The kidneys are sold to wealthy recipients in Bangladesh or India, many of whom seek to bypass long wait times and the strict regulations of legal transplants. In India, for example, only about 13,600 kidney transplants were performed in 2023 – compared with an estimated 200,000 patients who develop end-stage kidney disease annually.
Al Jazeera spoke with more than a dozen kidney donors in Bangladesh, all of whom shared similar stories of being driven to sell their kidneys due to financial hardship. The trade is driven by a simple yet brutal equation: Poverty creates the supply, while long wait times, a massive shortage of legal donors, the willingness of wealthy patients to pay for quick transplants and a weak enforcement system ensure that the demand never ceases.
Experts say the foundation of this illicit system lies in the ease with which brokers manipulate legal loopholes. “They fabricate national IDs and notary certificates to create fictitious family ties between donors and recipients. These papers can be made quickly and cheaply,” said Moniruzzaman.
With these falsified identities, transplants are performed under the pretence of legal donations between relatives.
In Dhaka, Shah Muhammad Tanvir Monsur, director general (consular) at Bangladesh’s Ministry of Foreign Affairs, said that the country’s government officials had no role in the document fraud, and that they “duly followed” all legal procedures. He also denied any exchange of information between India and Bangladesh on cracking down on cross-border kidney trafficking.

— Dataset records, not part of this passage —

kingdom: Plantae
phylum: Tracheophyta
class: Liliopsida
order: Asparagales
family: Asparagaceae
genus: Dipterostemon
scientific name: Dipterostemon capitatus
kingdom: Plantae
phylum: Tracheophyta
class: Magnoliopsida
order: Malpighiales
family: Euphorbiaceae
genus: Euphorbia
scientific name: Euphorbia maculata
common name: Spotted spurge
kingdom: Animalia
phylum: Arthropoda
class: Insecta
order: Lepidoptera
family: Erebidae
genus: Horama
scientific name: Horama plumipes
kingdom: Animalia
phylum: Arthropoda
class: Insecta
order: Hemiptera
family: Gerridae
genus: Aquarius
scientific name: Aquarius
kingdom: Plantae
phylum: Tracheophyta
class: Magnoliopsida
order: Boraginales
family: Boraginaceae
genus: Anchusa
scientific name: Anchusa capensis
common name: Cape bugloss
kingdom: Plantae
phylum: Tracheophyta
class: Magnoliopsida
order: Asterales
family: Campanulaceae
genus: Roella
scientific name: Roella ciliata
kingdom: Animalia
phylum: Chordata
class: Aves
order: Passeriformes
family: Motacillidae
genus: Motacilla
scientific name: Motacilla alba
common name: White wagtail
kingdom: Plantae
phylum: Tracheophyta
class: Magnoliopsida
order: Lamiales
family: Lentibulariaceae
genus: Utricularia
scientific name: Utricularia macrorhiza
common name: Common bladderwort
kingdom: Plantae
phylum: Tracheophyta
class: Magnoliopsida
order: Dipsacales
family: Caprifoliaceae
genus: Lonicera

Over in India, Amit Goel, deputy commissioner of police in Delhi, who has investigated several cases of kidney trafficking in the city, including that of Rajakumari, the doctor, said that hospital authorities often struggle to detect forged documents, allowing illegal transplants to proceed.
“In the cases I investigated, I found that the authorisation board approved those cases because they couldn’t identify the fake documents,” he said.